A economia do Japão contraiu-se 1,6% no terceiro trimestre, iniciando a quarta recessão desde 2008. O número surpreendeu porque foi muito pior do que todas as previsões e acentuou a desastrosa contração do trimestre anterior quando a economia desabou -7,3%. Shinzo Abe, que assumiu o poder há dois anos com a promessa de arrancar o Japão da letargia econômica, convocou terça-feira eleições antecipadas.

A situação do Japão interessa porque a economia nipônica continua a ser a terceira maior do mundo, depois dos Estados Unidos e da China, e esperava-se que as propostas da Abenomics (chamadas assim pelo entusiasmo econômico com que Shinzo Abe iniciou o seu mandato há dois anos) proporcionassem uma luz de ideias que iluminaria a escuridão da economia mundial. No entanto o plano fracassou porque o aumento de impostos em plena crise nunca foi uma boa ideia.

Uma receita de curto alcance
A ideia da Abenomics para impulsionar a economia era usar estímulos em massa do Banco do Japão e um programa de reformas estruturais do governo. Pretendia-se melhorar os salários e diminuir o valor do iene com uma portentosa guerra de divisas para melhorar a competitividade nipônica nos mercados mundiais. A receita resultou nos primeiros meses de 2013, enquanto os preços das ações dispararam.

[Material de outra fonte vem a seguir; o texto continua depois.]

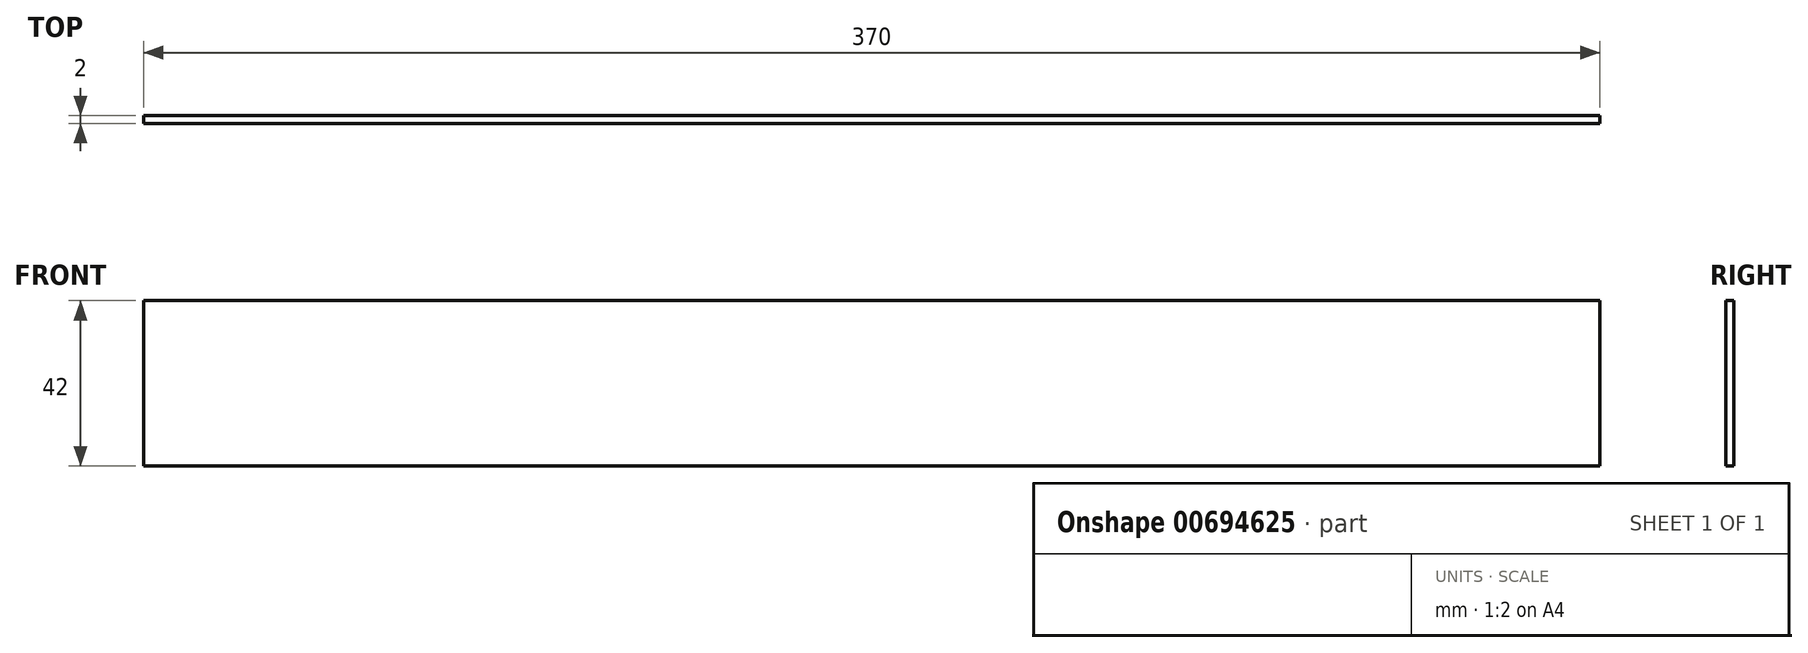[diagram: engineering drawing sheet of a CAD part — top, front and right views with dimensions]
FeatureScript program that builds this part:
annotation { "Feature Type Name" : "Feature", "Feature Type Description" : "" }
export const myFeature = defineFeature(function(context is Context, id is Id, definition is map)
    precondition{}
    {
        {
            var Q0;
            Q0=qCreatedBy(makeId("Front.planeOp"),FACE);
            var sketch = newSketch(context, id + "F0", { "sketchPlane" : qUnion([Q0])});
            skLineSegment(sketch, "E0.bottom", {"start": v(185, 21) * mm, "end": v(-185, 21) * mm});
            skLineSegment(sketch, "E0.top", {"start": v(185, -21) * mm, "end": v(-185, -21) * mm});
            skLineSegment(sketch, "E0.left", {"start": v(185, 21) * mm, "end": v(185, -21) * mm});
            skLineSegment(sketch, "E0.right", {"start": v(-185, 21) * mm, "end": v(-185, -21) * mm});
            skPoint(sketch, "E0.middle", {"position": v(0, 0) * mm});
            skSolve(sketch);
        }
        {
            var Q0;
            Q0=qSketchRegion(id+"F0",true);
            extrude(context, id + "F1", {"entities" : qUnion([Q0]), "depth" : 2 * mm, "offsetDistance" : 25 * mm});
        }
    });
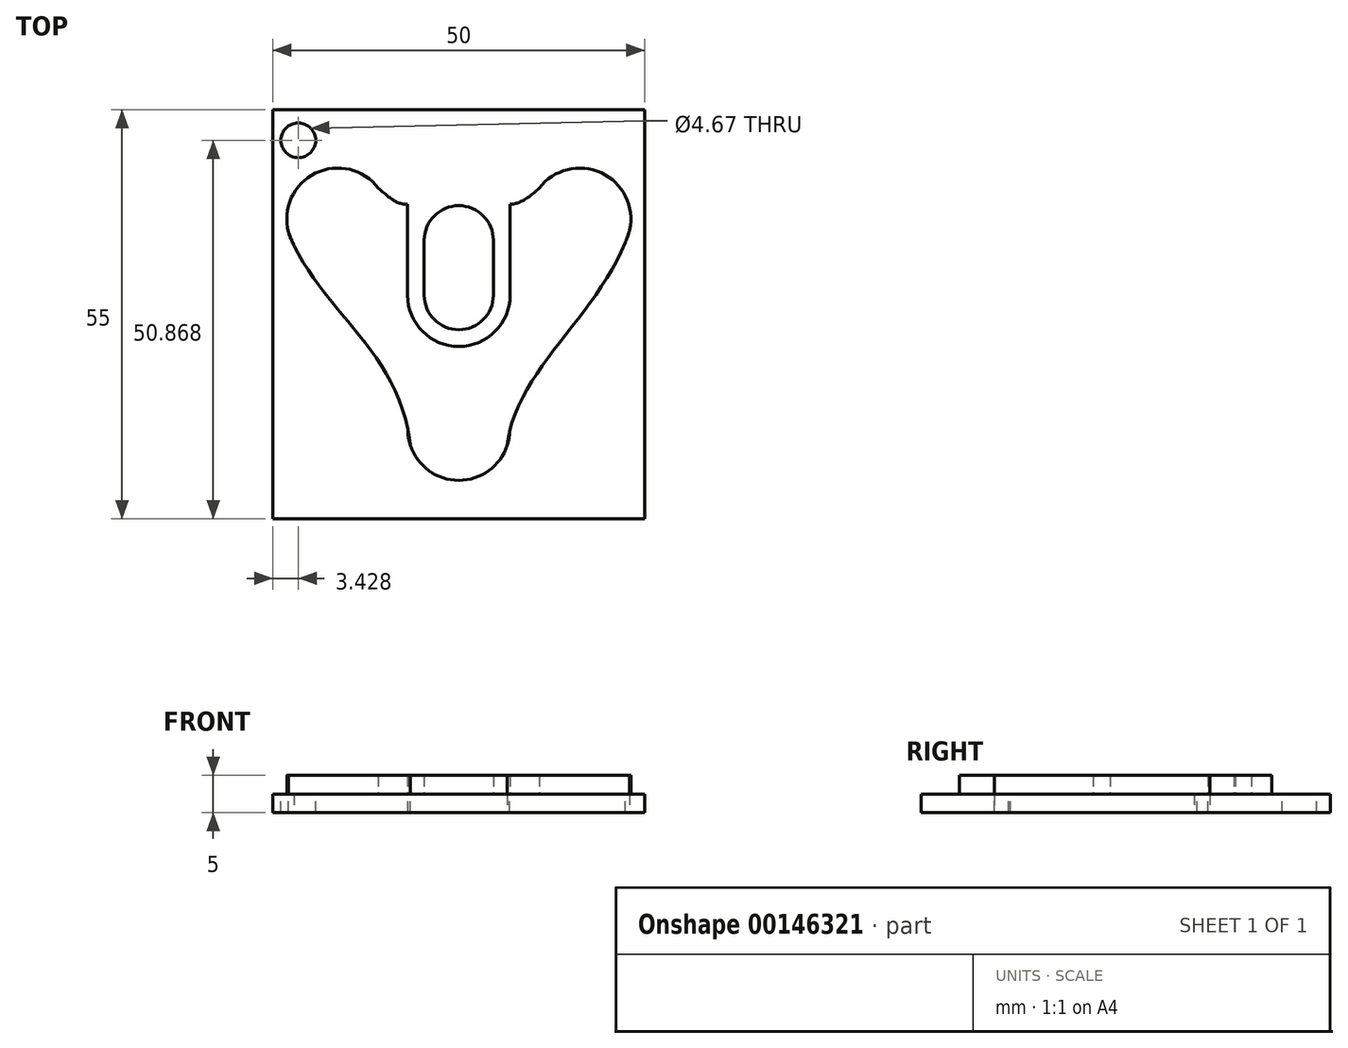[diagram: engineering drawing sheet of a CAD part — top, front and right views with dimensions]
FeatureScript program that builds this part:
annotation { "Feature Type Name" : "Feature", "Feature Type Description" : "" }
export const myFeature = defineFeature(function(context is Context, id is Id, definition is map)
    precondition{}
    {
        {
            var Q0;
            Q0=qCreatedBy(makeId("Top.planeOp"),FACE);
            var sketch = newSketch(context, id + "F0", { "sketchPlane" : qUnion([Q0])});
            skCircle(sketch, "E0", {"center": v(0, 22.28) * mm, "radius": 4.65 * mm});
            skCircle(sketch, "E1", {"center": v(0, 14.9) * mm, "radius": 4.65 * mm});
            skLineSegment(sketch, "E2", {"start": v(-4.65, 22.28) * mm, "end": v(-4.65, 14.9) * mm});
            skLineSegment(sketch, "E3", {"start": v(0, 17.64) * mm, "end": v(0, 10.25) * mm});
            skCircle(sketch, "E4", {"center": v(16.27, 25.13) * mm, "radius": 6.85 * mm});
            skCircle(sketch, "E5", {"center": v(-16.27, 25.13) * mm, "radius": 6.85 * mm});
            skCircle(sketch, "E6", {"center": v(0, -3.15) * mm, "radius": 6.85 * mm});
            skFitSpline(sketch, "E7", {"points": [v(-22.9, 23.38) * mm, v(-6.51, -5.27) * mm], "startDerivative": vector(11.97, -31.78) * mm, "endDerivative": vector(4.5, -39.33) * mm});
            skFitSpline(sketch, "E8", {"points": [v(22.96, 23.67) * mm, v(6.51, -5.27) * mm], "startDerivative": vector(-10.72, -33.56) * mm, "endDerivative": vector(-3.68, -31.57) * mm});
            skLineSegment(sketch, "E9", {"start": v(0, 22.28) * mm, "end": v(0, 32.32) * mm, "construction": true});
            skFitSpline(sketch, "E10", {"points": [v(-10.8, 29.27) * mm, v(-6.89, 27.1) * mm], "startDerivative": vector(4.51, -3.72) * mm, "endDerivative": vector(4.78, 0) * mm});
            skFitSpline(sketch, "E11", {"points": [v(10.8, 29.27) * mm, v(6.89, 27.1) * mm], "startDerivative": vector(-4, -3.72) * mm, "endDerivative": vector(-3.48, 0) * mm});
            skLineSegment(sketch, "E12", {"start": v(-6.89, 27.1) * mm, "end": v(-6.89, 14.9) * mm});
            skLineSegment(sketch, "E13", {"start": v(6.89, 27.1) * mm, "end": v(6.89, 14.9) * mm});
            skArc(sketch, "E14", {"start": v(-6.89, 14.9) * mm, "mid": v(0, 8) * mm, "end": v(6.89, 14.9) * mm});
            skLineSegment(sketch, "E15", {"start": v(4.65, 14.9) * mm, "end": v(4.65, 22.28) * mm});
            skLineSegment(sketch, "E16.bottom", {"start": v(-25, -15.16) * mm, "end": v(25, -15.16) * mm});
            skLineSegment(sketch, "E16.top", {"start": v(-25, 39.84) * mm, "end": v(25, 39.84) * mm});
            skLineSegment(sketch, "E16.left", {"start": v(-25, -15.16) * mm, "end": v(-25, 39.84) * mm});
            skLineSegment(sketch, "E16.right", {"start": v(25, -15.16) * mm, "end": v(25, 39.84) * mm});
            skPoint(sketch, "E16.middle", {"position": v(0, 12.34) * mm});
            skCircle(sketch, "E17", {"center": v(-21.57, 35.7) * mm, "radius": 2.34 * mm});
            skSolve(sketch);
        }
        {
            var Q0;
            Q0 = qSketchRegion(id + "F0", true);
            var Q1;
            {var subQ0=sQuery(id+"F0.wireOp",EDGE,"E7");var subQ1=sQuery(id+"F0.wireOp",EDGE,"E5");var subQ2=makeQuery(id+"F0.imprint","INTERSECT",VERTEX,{"disambiguationData":[OD(0.0)],"derivedFrom":[subQ1,subQ0]});Q1=makeQuery(id+"F0.imprint","IMPRINT",FACE,{"disambiguationData":[TD([[makeQuery(id+"F0.imprint","IMPRINT",EDGE,{"disambiguationData":[TD([[subQ2,1.0]])],"derivedFrom":subQ1}),1.0]])]});}
            var Q2;
            {var subQ5=sQuery(id+"F0.wireOp",EDGE,"E10");Q2=makeQuery(id+"F0.imprint","IMPRINT",FACE,{"disambiguationData":[TD([[makeQuery(id+"F0.imprint","IMPRINT",EDGE,{"derivedFrom":subQ5}),-1.0]])]});}
            var Q3;
            {var subQ0=sQuery(id+"F0.wireOp",EDGE,"E7");var subQ1=sQuery(id+"F0.wireOp",EDGE,"E6");var subQ2=makeQuery(id+"F0.imprint","INTERSECT",VERTEX,{"disambiguationData":[OD(0.0)],"derivedFrom":[subQ1,subQ0]});Q3=makeQuery(id+"F0.imprint","IMPRINT",FACE,{"disambiguationData":[TD([[makeQuery(id+"F0.imprint","IMPRINT",EDGE,{"disambiguationData":[TD([[subQ2,-1.0]])],"derivedFrom":subQ1}),1.0]])]});}
            var Q4;
            {var subQ0=sQuery(id+"F0.wireOp",EDGE,"E0");var subQ1=makeQuery(id+"F0.imprint","INTERSECT",VERTEX,{"derivedFrom":[subQ0,sQuery(id+"F0.wireOp",EDGE,"E2")]});Q4=makeQuery(id+"F0.imprint","IMPRINT",FACE,{"disambiguationData":[TD([[makeQuery(id+"F0.imprint","IMPRINT",EDGE,{"disambiguationData":[TD([[subQ1,1.0]])],"derivedFrom":subQ0}),1.0]])]});}
            var Q5;
            {var subQ0=sQuery(id+"F0.wireOp",EDGE,"E3");Q5=makeQuery(id+"F0.imprint","IMPRINT",FACE,{"disambiguationData":[TD([[makeQuery(id+"F0.imprint","IMPRINT",EDGE,{"derivedFrom":subQ0}),-1.0]])]});}
            var Q6;
            {var subQ0=sQuery(id+"F0.wireOp",EDGE,"E2");Q6=makeQuery(id+"F0.imprint","IMPRINT",FACE,{"disambiguationData":[TD([[makeQuery(id+"F0.imprint","IMPRINT",EDGE,{"derivedFrom":subQ0}),1.0]])]});}
            var Q7;
            {var subQ0=sQuery(id+"F0.wireOp",EDGE,"E0");var subQ1=makeQuery(id+"F0.imprint","INTERSECT",VERTEX,{"derivedFrom":[subQ0,sQuery(id+"F0.wireOp",EDGE,"E3")]});Q7=makeQuery(id+"F0.imprint","IMPRINT",FACE,{"disambiguationData":[TD([[makeQuery(id+"F0.imprint","IMPRINT",EDGE,{"disambiguationData":[TD([[subQ1,1.0]])],"derivedFrom":subQ0}),1.0]])]});}
            var Q8;
            {var subQ0=sQuery(id+"F0.wireOp",EDGE,"E3");Q8=makeQuery(id+"F0.imprint","IMPRINT",FACE,{"disambiguationData":[TD([[makeQuery(id+"F0.imprint","IMPRINT",EDGE,{"derivedFrom":subQ0}),1.0]])]});}
            var Q9;
            {var subQ0=sQuery(id+"F0.wireOp",EDGE,"E4");var subQ1=makeQuery(id+"F0.imprint","INTERSECT",VERTEX,{"derivedFrom":[subQ0,sQuery(id+"F0.wireOp",EDGE,"E11")]});Q9=makeQuery(id+"F0.imprint","IMPRINT",FACE,{"disambiguationData":[TD([[makeQuery(id+"F0.imprint","IMPRINT",EDGE,{"disambiguationData":[TD([[subQ1,-1.0]])],"derivedFrom":subQ0}),1.0]])]});}
            var Q10;
            {var subQ0=sQuery(id+"F0.wireOp",EDGE,"E15");Q10=makeQuery(id+"F0.imprint","IMPRINT",FACE,{"disambiguationData":[TD([[makeQuery(id+"F0.imprint","IMPRINT",EDGE,{"derivedFrom":subQ0}),1.0]])]});}
            extrude(context, id + "F1", {"entities" : qUnion([Q0, Q1, Q2, Q3, Q4, Q5, Q6, Q7, Q8, Q9, Q10]), "oppositeDirection" : true, "depth" : 2.5 * mm});
        }
        {
            var Q0;
            {var subQ0=sQuery(id+"F0.wireOp",EDGE,"E7");var subQ1=sQuery(id+"F0.wireOp",EDGE,"E5");var subQ2=makeQuery(id+"F0.imprint","INTERSECT",VERTEX,{"disambiguationData":[OD(0.0)],"derivedFrom":[subQ1,subQ0]});Q0=makeQuery(id+"F0.imprint","IMPRINT",FACE,{"disambiguationData":[TD([[makeQuery(id+"F0.imprint","IMPRINT",EDGE,{"disambiguationData":[TD([[subQ2,1.0]])],"derivedFrom":subQ1}),1.0]])]});}
            var Q1;
            {var subQ5=sQuery(id+"F0.wireOp",EDGE,"E10");Q1=makeQuery(id+"F0.imprint","IMPRINT",FACE,{"disambiguationData":[TD([[makeQuery(id+"F0.imprint","IMPRINT",EDGE,{"derivedFrom":subQ5}),-1.0]])]});}
            var Q2;
            {var subQ0=sQuery(id+"F0.wireOp",EDGE,"E7");var subQ1=sQuery(id+"F0.wireOp",EDGE,"E6");var subQ2=makeQuery(id+"F0.imprint","INTERSECT",VERTEX,{"disambiguationData":[OD(0.0)],"derivedFrom":[subQ1,subQ0]});Q2=makeQuery(id+"F0.imprint","IMPRINT",FACE,{"disambiguationData":[TD([[makeQuery(id+"F0.imprint","IMPRINT",EDGE,{"disambiguationData":[TD([[subQ2,-1.0]])],"derivedFrom":subQ1}),1.0]])]});}
            var Q3;
            {var subQ0=sQuery(id+"F0.wireOp",EDGE,"E4");var subQ1=makeQuery(id+"F0.imprint","INTERSECT",VERTEX,{"derivedFrom":[subQ0,sQuery(id+"F0.wireOp",EDGE,"E11")]});Q3=makeQuery(id+"F0.imprint","IMPRINT",FACE,{"disambiguationData":[TD([[makeQuery(id+"F0.imprint","IMPRINT",EDGE,{"disambiguationData":[TD([[subQ1,-1.0]])],"derivedFrom":subQ0}),1.0]])]});}
            var Q4;
            {var subQ0=sQuery(id+"F0.wireOp",EDGE,"E0");var subQ1=makeQuery(id+"F0.imprint","INTERSECT",VERTEX,{"derivedFrom":[subQ0,sQuery(id+"F0.wireOp",EDGE,"E2")]});Q4=makeQuery(id+"F0.imprint","IMPRINT",FACE,{"disambiguationData":[TD([[makeQuery(id+"F0.imprint","IMPRINT",EDGE,{"disambiguationData":[TD([[subQ1,1.0]])],"derivedFrom":subQ0}),1.0]])]});}
            var Q5;
            {var subQ0=sQuery(id+"F0.wireOp",EDGE,"E3");Q5=makeQuery(id+"F0.imprint","IMPRINT",FACE,{"disambiguationData":[TD([[makeQuery(id+"F0.imprint","IMPRINT",EDGE,{"derivedFrom":subQ0}),-1.0]])]});}
            var Q6;
            {var subQ0=sQuery(id+"F0.wireOp",EDGE,"E3");Q6=makeQuery(id+"F0.imprint","IMPRINT",FACE,{"disambiguationData":[TD([[makeQuery(id+"F0.imprint","IMPRINT",EDGE,{"derivedFrom":subQ0}),1.0]])]});}
            var Q7;
            {var subQ0=sQuery(id+"F0.wireOp",EDGE,"E2");Q7=makeQuery(id+"F0.imprint","IMPRINT",FACE,{"disambiguationData":[TD([[makeQuery(id+"F0.imprint","IMPRINT",EDGE,{"derivedFrom":subQ0}),1.0]])]});}
            var Q8;
            {var subQ0=sQuery(id+"F0.wireOp",EDGE,"E15");Q8=makeQuery(id+"F0.imprint","IMPRINT",FACE,{"disambiguationData":[TD([[makeQuery(id+"F0.imprint","IMPRINT",EDGE,{"derivedFrom":subQ0}),1.0]])]});}
            var Q9;
            {var subQ0=sQuery(id+"F0.wireOp",EDGE,"E0");var subQ1=makeQuery(id+"F0.imprint","INTERSECT",VERTEX,{"derivedFrom":[subQ0,sQuery(id+"F0.wireOp",EDGE,"E3")]});Q9=makeQuery(id+"F0.imprint","IMPRINT",FACE,{"disambiguationData":[TD([[makeQuery(id+"F0.imprint","IMPRINT",EDGE,{"disambiguationData":[TD([[subQ1,1.0]])],"derivedFrom":subQ0}),1.0]])]});}
            extrude(context, id + "F2", {"entities" : qUnion([Q0, Q1, Q2, Q3, Q4, Q5, Q6, Q7, Q8, Q9]), "operationType" : NewBodyOperationType.ADD, "depth" : 2.5 * mm});
        }
    });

A agressividade das propostas de Shinzo Abe acusa fadiga e a recuperação econômica perdeu impulso. O resultado é que o potencial real da economia não melhorou, como também não melhorou o bem-estar da família japonesa média. Também não avançaram os salários, enquanto os preços aumentaram.

Se alguma coisa confirma a situação atual do Japão, é o efeito nulo que têm as políticas dos bancos centrais para impulsionar a economia. Apesar da torrente de dinheiro injetado no sistema financeiro, a economia de Japão continua na senda do estancamento, dada a brutal desconexão que existe entre o sistema financeiro e a economia real. O Japão é um claro antecedente do que espera a Europa, que deixou a resolução da crise em mãos dos banqueiros centrais. A fadiga destas políticas e a sua erosão nas engrenagens da economia produtiva começa a ver-se também nos Estados Unidos.

Deixar a tarefa da crise a um sistema financeiro que coabita com a corrupção e a banca na sombra só alimentou o estancamento de longo prazo. A lição é que nenhum plano de políticas monetárias pode funcionar se não forem aplicadas antes profundas reformas no sistema financeiro. A experiência do Japão obrigará os líderes europeus a acelerar as reformas do sistema financeiro (deve servir à economia real e não servir-se a si mesmo), se é que não desejam que a Europa siga novamente a senda do Japão, com duas décadas perdidas.